Он закрыл окно и опустился на кровать.
– Ты знаешь литературу. И эту балладу ты тоже знаешь, – произнёс Рекс.
– Знаю, – согласился Льюис. – Только в моём исполнении она получила иную интерпретацию.
– Правда?
– Да. Я убил своего Ланселота и, думаю, поступлю так же со всеми его последователями, насколько бы прекрасными они не были. Потому, если сир желал спасти меня от призраков, то он порядком опоздал. В замке сезон наглухо закрытых дверей и монстров, сидящих перед главными воротами.
– С тобой сложно, – заметил Рекс.
В ситуации, располагающей к романтике, он должен был произнести что-то вроде «я люблю сложности» и торжественно пообещать добиться поставленной цели. Реальность отличалась от придуманного мира. Здесь Рекс лишь покачал головой, потёр переносицу и тихо засмеялся. В последний раз посмотрел на своё отражение в зеркале, пригладил волосы и оставил Льюиса в столь желанном одиночестве.
Настало время праздновать победу над обстоятельствами, но Льюис не ощущал триумфа. Прижав к груди ежедневник, он отвернулся к стене и закрыл глаза, выдыхая тихо-тихо.
На грани слышимости.
Он вспоминал строки баллады, примеряя их на себя.
Сопоставлял со сложившейся ситуацией, находя немало общих черт.
Порвалась ткань с игрой огня,
Разбилось зеркало, звеня,
«Беда! Проклятье ждёт меня!» –
Воскликнула Шалотт…
========== Глава 3. Тот, кто пробуждает ото сна. ==========
Больше всего на свете Альберт ненавидел процесс ожидания.
Когда его посещали идеи, он стремился поделиться ими с окружающими в кратчайшие сроки. Как только с процессом ознакомления было покончено, он мечтал поскорее перейти к реализации. Каждая минута промедления становилась для Альберта испытанием силы воли.
Тем не менее, он сейчас старался держать себя в руках и не проявлять излишнюю настойчивость, постоянно напоминая Рексу о необходимости присутствия на репетициях. Готов был ради дальнейших творческих достижений наступить на горло собственной песне и перестать придираться к каждому опозданию. В конечном итоге, за месяц сотрудничества они смогли сделать очень многое, а в планах значилось ещё большее количество потенциальных свершений.

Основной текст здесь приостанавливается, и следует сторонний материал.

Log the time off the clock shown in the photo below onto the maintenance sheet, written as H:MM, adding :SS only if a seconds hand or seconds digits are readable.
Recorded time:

Рекс не изображал заинтересованность ради приличия, в попытке привлечь к себе внимание Альберта. Как раз к Альберту он повышенного интереса не проявлял, воспринимая его ровно, в качестве приятеля, не более того. Рекса по-настоящему увлекло театральное искусство, и он, не задумываясь, отправился в этот клуб по интересам, проигнорировав спортивные объединения, хотя, как показала практика, с этим у него тоже никаких проблем не было.
Поняв, что их общество получило вливание новой крови – пусть и не в огромном количестве, как им бы того хотелось – Альберт и Эштон воспрянули духом. После чего приступили к активной реализации былых идей.
Не получая отклика, они забросили эти наработки в долгий ящик, отложив до лучшего периода. Настало время вытащить их на свет, отряхнуть от пыли и попытаться претворить в жизнь.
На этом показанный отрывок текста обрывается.